The European Commissioner for Climate, Wopke Hoekstra, has been one of the participants in this conference who, perhaps, has spoken about this in a starker way: “The reality, unfortunately, is that, and we saw it very well in the previous COP, the only thing we can achieve there is the lowest common denominator.” The origin lies in the form of , which grants a veto power to any of the 200 nations that participate. “It is one of the curses of multilateralism,” admitted Hoekstra. For this reason, he believed, it would be necessary to review the functioning of the COPs.
But Hoekstra also recognized that turning the COPs into something “completely new” will not be an easy task, so “part of the future of international climate diplomacy” will be with “plurilateral initiatives” such as the conference held in Santa Marta. The objective, as the commissioner explained, is to forge a “coalition” and have more countries join it.

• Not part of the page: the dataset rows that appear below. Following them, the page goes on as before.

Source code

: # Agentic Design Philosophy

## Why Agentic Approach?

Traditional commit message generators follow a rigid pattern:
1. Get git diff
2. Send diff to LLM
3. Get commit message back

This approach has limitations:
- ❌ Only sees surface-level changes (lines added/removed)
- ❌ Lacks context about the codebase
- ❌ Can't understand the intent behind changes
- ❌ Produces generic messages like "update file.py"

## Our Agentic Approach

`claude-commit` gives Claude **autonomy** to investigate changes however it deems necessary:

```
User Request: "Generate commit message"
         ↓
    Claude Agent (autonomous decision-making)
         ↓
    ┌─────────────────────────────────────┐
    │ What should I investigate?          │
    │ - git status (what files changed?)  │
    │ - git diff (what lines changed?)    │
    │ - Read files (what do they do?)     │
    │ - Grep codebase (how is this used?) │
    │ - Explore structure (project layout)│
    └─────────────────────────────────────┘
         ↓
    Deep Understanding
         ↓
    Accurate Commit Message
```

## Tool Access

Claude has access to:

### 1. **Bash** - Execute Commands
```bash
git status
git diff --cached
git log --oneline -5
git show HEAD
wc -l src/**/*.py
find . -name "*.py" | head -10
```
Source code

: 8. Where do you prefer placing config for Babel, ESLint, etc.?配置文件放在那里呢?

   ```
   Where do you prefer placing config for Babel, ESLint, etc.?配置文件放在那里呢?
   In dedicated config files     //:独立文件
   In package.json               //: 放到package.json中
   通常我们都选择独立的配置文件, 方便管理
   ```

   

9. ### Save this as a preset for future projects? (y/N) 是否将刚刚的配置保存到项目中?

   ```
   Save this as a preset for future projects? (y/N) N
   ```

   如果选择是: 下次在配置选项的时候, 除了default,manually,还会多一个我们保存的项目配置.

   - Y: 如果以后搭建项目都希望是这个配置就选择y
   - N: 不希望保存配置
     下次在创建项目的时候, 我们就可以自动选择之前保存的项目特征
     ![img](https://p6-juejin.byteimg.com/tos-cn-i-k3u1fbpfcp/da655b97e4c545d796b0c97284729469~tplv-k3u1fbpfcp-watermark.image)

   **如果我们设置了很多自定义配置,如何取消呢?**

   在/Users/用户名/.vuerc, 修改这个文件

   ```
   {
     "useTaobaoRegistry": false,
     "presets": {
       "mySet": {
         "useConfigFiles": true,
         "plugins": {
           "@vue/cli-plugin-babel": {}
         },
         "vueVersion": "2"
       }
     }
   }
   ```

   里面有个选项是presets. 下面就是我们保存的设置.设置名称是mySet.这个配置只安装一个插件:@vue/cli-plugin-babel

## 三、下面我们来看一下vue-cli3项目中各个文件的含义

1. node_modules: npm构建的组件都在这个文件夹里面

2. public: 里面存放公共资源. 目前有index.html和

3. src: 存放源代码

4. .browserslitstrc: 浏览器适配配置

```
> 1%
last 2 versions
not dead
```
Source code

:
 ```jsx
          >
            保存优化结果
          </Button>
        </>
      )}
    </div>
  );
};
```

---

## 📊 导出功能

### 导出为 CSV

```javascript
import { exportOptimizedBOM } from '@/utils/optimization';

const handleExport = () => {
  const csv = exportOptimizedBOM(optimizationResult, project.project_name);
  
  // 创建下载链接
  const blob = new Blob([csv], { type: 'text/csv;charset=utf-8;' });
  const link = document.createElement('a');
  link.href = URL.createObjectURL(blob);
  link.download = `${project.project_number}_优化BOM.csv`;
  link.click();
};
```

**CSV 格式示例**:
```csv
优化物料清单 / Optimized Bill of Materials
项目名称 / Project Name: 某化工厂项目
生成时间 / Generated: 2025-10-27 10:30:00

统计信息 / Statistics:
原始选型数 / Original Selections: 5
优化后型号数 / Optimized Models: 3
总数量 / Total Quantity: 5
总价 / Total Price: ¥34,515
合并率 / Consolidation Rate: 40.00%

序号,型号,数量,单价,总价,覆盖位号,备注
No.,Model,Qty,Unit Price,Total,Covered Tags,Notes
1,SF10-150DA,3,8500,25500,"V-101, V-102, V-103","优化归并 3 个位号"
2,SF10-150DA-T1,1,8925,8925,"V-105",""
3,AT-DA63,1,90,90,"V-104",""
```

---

It is not lost on anyone that the main world emitter, China, is missing here, unlike the United States. “China would be welcome and it would be important for it to be there,” Kyte admitted.
Defense of multilateralism
Despite this feeling of frustration with the COPs shared by the majority of attendees at Santa Marta, the countries have also wanted to defend multilateralism. “It is essential to address a global crisis that transcends borders,” is stated in the joint positioning of the 14 European countries that have participated in Santa Marta, among which are the four large economies of the EU: Germany, France, Italy and Spain. The writing defends that Santa Marta should be a boost for the UN climate summits in addition to representing “a strong signal to companies, financial institutions and multilateral development banks to invest in the energy transition.”
“The launch of this conference is already a success in itself,” said the third vice president and minister for the Ecological Transition, Sara Aagesen, who stressed that the objective is for the discussions of this initiative to serve “as a catalyst, helping us reach the next COP with real momentum.”
This conference was conceived in a time of frustration, and has been held in another in which the dependence of the world economy on fossil fuels is being questioned beyond environmental or competitiveness reasons (the costs of renewables and electric cars continue to fall). With the war in the Middle East and the price and supply crisis, the feeling of lack of security has increased.
“Dependency on fossil fuels generates vulnerability and moving away from them can protect the economy and the population from the domino effects of conflict, instability and volatility. The transition from fossil fuels reduces vulnerabilities,” notes the text signed by the European countries at the end of this meeting. “The harsh reality is that Europe is being held hostage by something it cannot control,” admitted the Climate Commissioner. “The lessons learned from the fossil fuel-driven crises of recent years force us to accelerate their gradual elimination,” Aagesen stressed.